J'ai beaucoup de devoirs à faire. - I have a lot of homework to do.

contrast these sentences with the following:

je doit faire beaucoup de travail - I must do a lot of work (faire is being used in an active sense).
il veut manger quelque chose - He wants to eat something (manger is being used in an active sense).

Situation 2

After verbs such as être, y avoir, rester when English uses a passive infinitive to express a possible, desirable or necessary course of action, French uses à and the active infinitive

toutes ces fenêtres sont à péparer - All these windows are to be repaired.
in n’y a rien à faire - There is nothing to be done.
cela reste à decider - That remains to be decided.

Situation 3

use à + infinitive after le dernier (the last), le seul (the only), le premier (the first), and other numerals, and after a few adjectives showing tendency, fitness, and purpose, such as habile (skillful), lent (slow), prêt (ready)


Je suis pret à partir - I am ready to leave.
Je serais probablement le dernier à te le reprocher. - I would be the last one to blame you for that
Tu es le seul à pouvoir faire ça. - you are the only one able to do that.

Situation 4

The preposition pour is used when it expresses an intention, in other words when pour means in order to


je vais au parc pour jouer au football - I am going to the park to play football. (Here pour means in order to.).
ça va être utile pour apprendre le français - it is going to be useful for learning French.
Est-ce qu'elle a utilisé la voiture pour aller au centre-ville ? - Did she use the car to go to the city centre?

Situation 5

The preposition à is used: with certain nouns to express purpose or function

une salle à manger - dining room
de l'eau à boire - drinking water.
machine à laver - washing machine.


This is good. It would be better with examples.


Great explanations. Thank you!


Why say "de te doucher et de te changer" and not "de doucher et de changer" Thank you!


Those are transitive verbs, it implies that you are doing it to yourself... ''te'' is for ''toi'' (you) so it is like saying

You have the time to shower yourself and change yourself.


Thank you Very much!


Reflexive / pronominal verbs, in particular.


Why can't I use the formal "Vous avez le temps....."?


You can but what was the rest of your translation?


"prendre une douche" should be accepted, I never heard a french person use "se doucher"


Both are correct.
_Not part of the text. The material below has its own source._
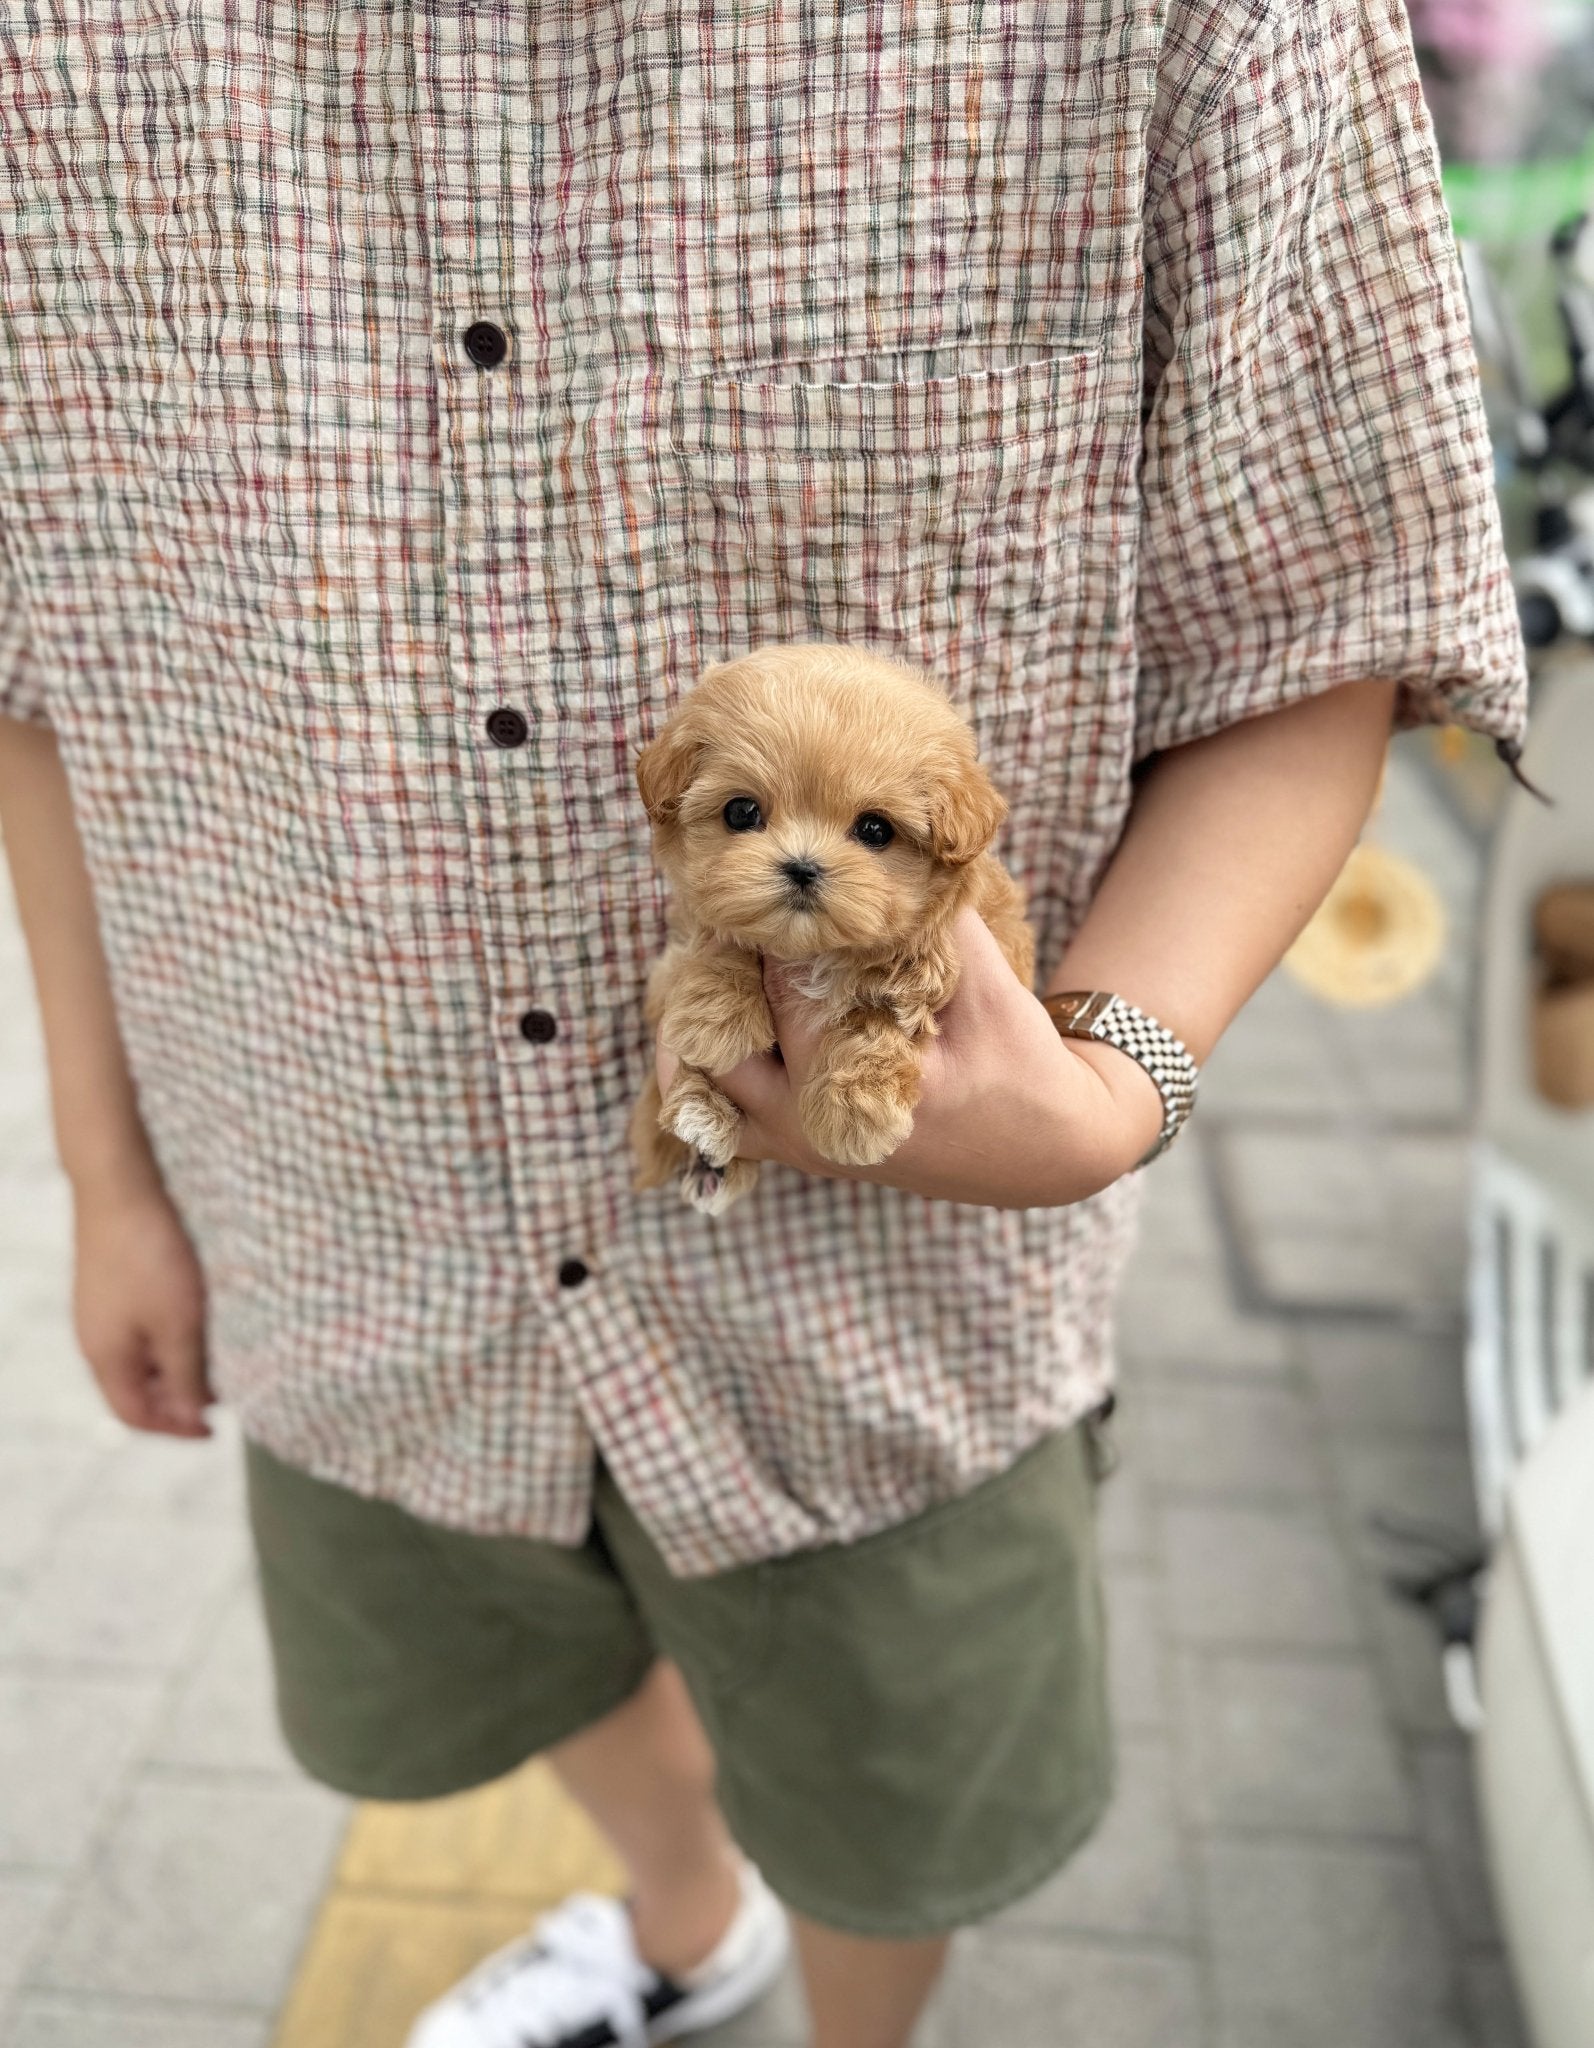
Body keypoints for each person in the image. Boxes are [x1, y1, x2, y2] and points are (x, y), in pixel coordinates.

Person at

I think that "se doucher" may be more formal, but a shame that "prendre une douche" is not accepted


Why is 'de' used here when it is not a dummy subject?


If you look at nicholas_ashley's post more carefully, in the first section (where he discusses adjective / noun + preposition + infinitive), he says "you generally find the preposition is de especially for impersonal expressions with dummy subjects."

This does not mean it is not used for real subjects, as is shown by the last three examples he gives in that discussion.

And, since none of the 5 following "situations" occurs in the phrase for this exercise, we ar left with "de".

Hope that helps


Thank you Lulularosa. It does make the murky waters somewhat clearer but I find it hard to imagine going thru a list of possibilities that long while trying to speak to someone. I am a native English speaker and I have never known all these terms that seem necessary to learn a new language. Impersonal or passive, transitive or reflexive or pronomial? My head is spinning.


Don't fuss about it, you'll learn it as you hear it and as you need it. And if you don't understand you'll ask a question and another grain of sand will be added to your language learning. And one day, hey presto, you'll open your mouth and speak and someone will understand! It's a process...


"De prendre une douche" devrait aussi être accepté !!!


As well as "changer de vêtements", but the sentence becomes quite a mouthful, then.